От Самары до Заволжска Бармин ехал с попутной подводой. Словоохотливый крестьянин из его родного Заволжского уезда болтал без умолку. Ротмистр всю дорогу хмуро молчал, слушая о тех бесчинствах, что творились в родном городке. Слушал о расстрелянных друзьях детства, о загубленных судьбах самых достойных людей, о продразвёрстке и «красном» терроре под предводительством всемогущего председателя ГорСовета Мишина. Слушал, как тот лично руководит расстрелами и отбирает последние крохи хлеба у голодных детей. И что самое примечательное было в рассказе старика, так это то, что всё это тот делает в охотку, увлечённо и с удовольствием. Нравиться человеку измываться и глумиться, видеть слёзы и убивать безнаказанно.

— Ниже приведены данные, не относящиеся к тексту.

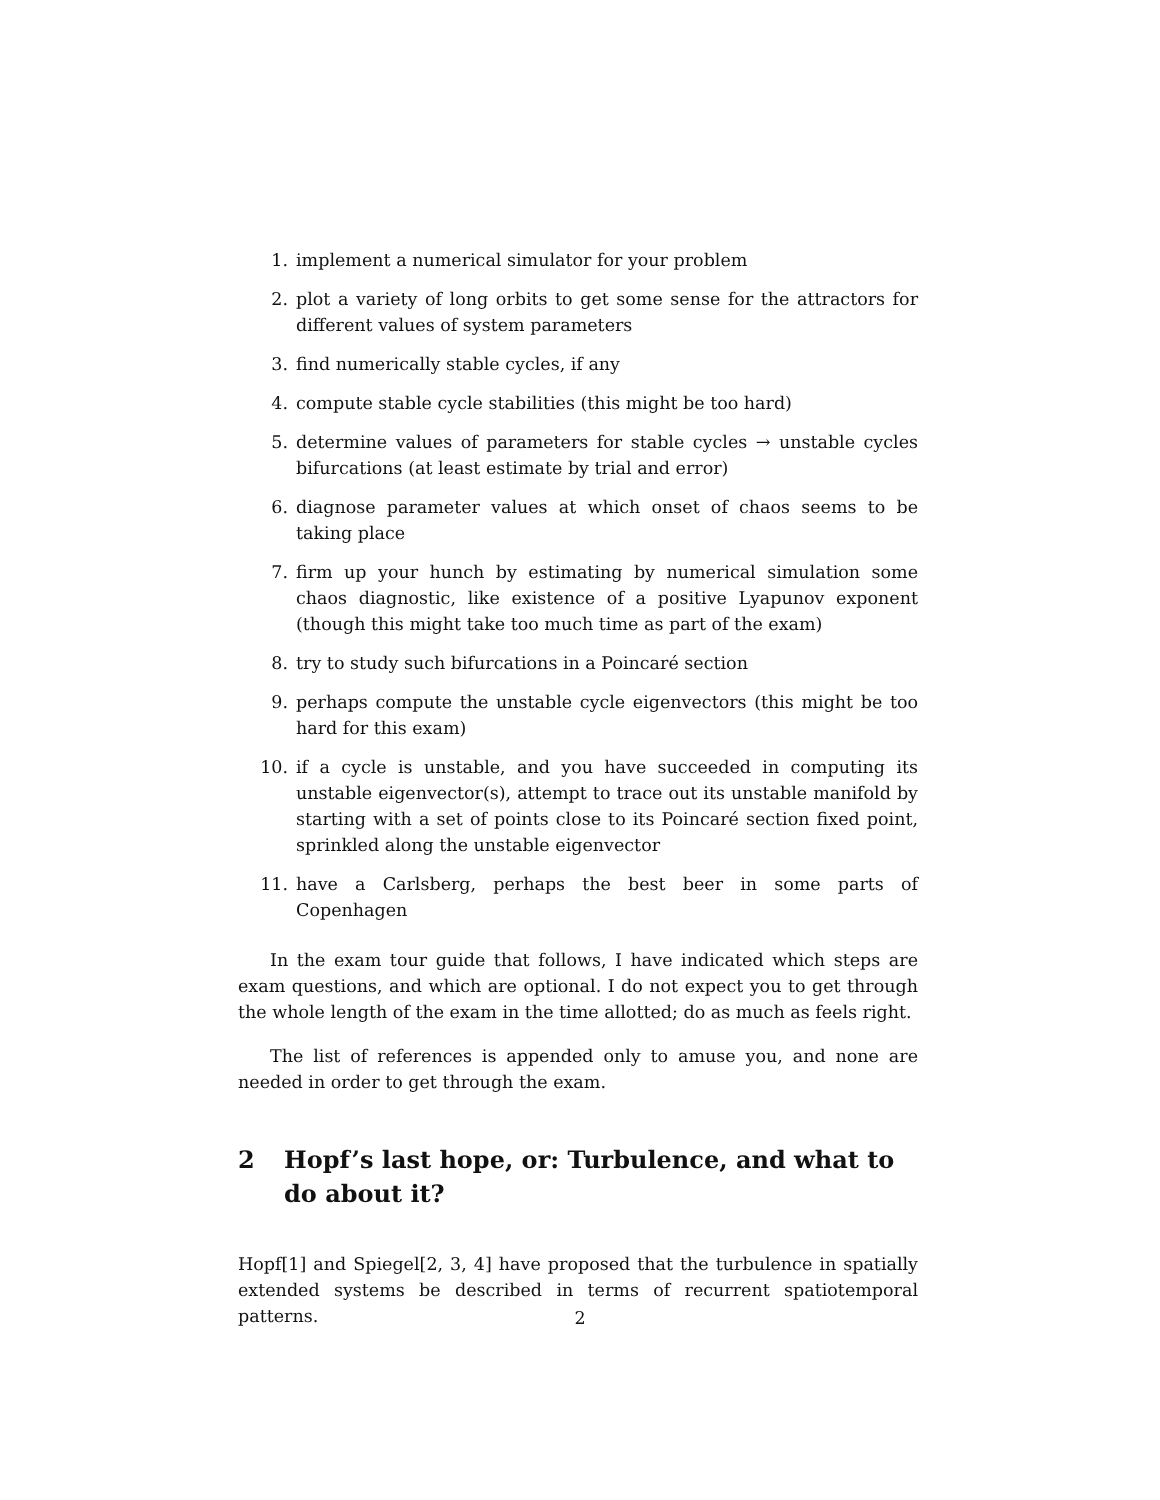1. implement a numerical simulator for your problem
2. plot a variety of long orbits to get some sense for the attractors for different values of system parameters
3. find numerically stable cycles, if any
4. compute stable cycle stabilities (this might be too hard)
5. determine values of parameters for stable cycles → unstable cycles bifurcations (at least estimate by trial and error)
6. diagnose parameter values at which onset of chaos seems to be taking place
7. firm up your hunch by estimating by numerical simulation some chaos diagnostic, like existence of a positive Lyapunov exponent (though this might take too much time as part of the exam)
8. try to study such bifurcations in a Poincaré section
9. perhaps compute the unstable cycle eigenvectors (this might be too hard for this exam)
10. if a cycle is unstable, and you have succeeded in computing its unstable eigenvector(s), attempt to trace out its unstable manifold by starting with a set of points close to its Poincaré section fixed point, sprinkled along the unstable eigenvector
11. have a Carlsberg, perhaps the best beer in some parts of Copenhagen
In the exam tour guide that follows, I have indicated which steps are exam questions, and which are optional. I do not expect you to get through the whole length of the exam in the time allotted; do as much as feels right.
The list of references is appended only to amuse you, and none are needed in order to get through the exam.
2 Hopf’s last hope, or: Turbulence, and what to do about it?
Hopf[1] and Spiegel[2, 3, 4] have proposed that the turbulence in spatially extended systems be described in terms of recurrent spatiotemporal patterns.
2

«Ну, ничего. Недолго тебе осталось». – Думал Сергей, скользя взглядом по серым, обветшавшим домам, когда они, наконец, въехали в город.
На фасаде гостиного двора висел огромный красный лозунг: «Да здравствует Великая пролетарская революция». У входа мальчишка чистил обувь всем желающим. Бармин подошёл к нему и протянул мелочь. Маленький чистильщик с уважением «надраил» до зеркального блеска настоящие, хромовые, офицерские сапоги.
Номер, который он снял всего на полдня, был с частичными удобствами, то есть с водой и раковиной. Ротмистр тщательно побрился, одел чистое нательное бельё и парадный мундир. Поверх него накинул шинель без погон, наглухо застегнулся. Браунинг стал уже привычной вещью в правом кармане.
На улице царила обычная суета. Все куда-то спешили, совершенно не обращая внимания на подтянутого, моложавого, но уже с сединой на висках, мужчину с офицерской выправкой, быстрым шагом направляющегося в сторону центральной площади имени Конституции СССР.
Исполком Совета рабочих и крестьянских депутатов располагался в самом большом, из имеющихся, здании, бывшем купеческом особняке. За массивной входной дверью дежурил пожилой красноармеец. Было видно, что служит он не первый год, наверняка, ещё пришлось повоевать в первую мировую за царя и отечество.
- Здравствуйте. К кому идёте, товарищ? – Солдат внимательно глядел на незнакомца.
Бармин быстро оценил ситуацию. В нешироком коридоре вряд ли караульный успеет воспользоваться длинной винтовкой, а тем более штыком. Значит в ближнем бою у него преимущество. Никого кроме них рядом больше не было. Смущала только шашка на поясном ремне охранника.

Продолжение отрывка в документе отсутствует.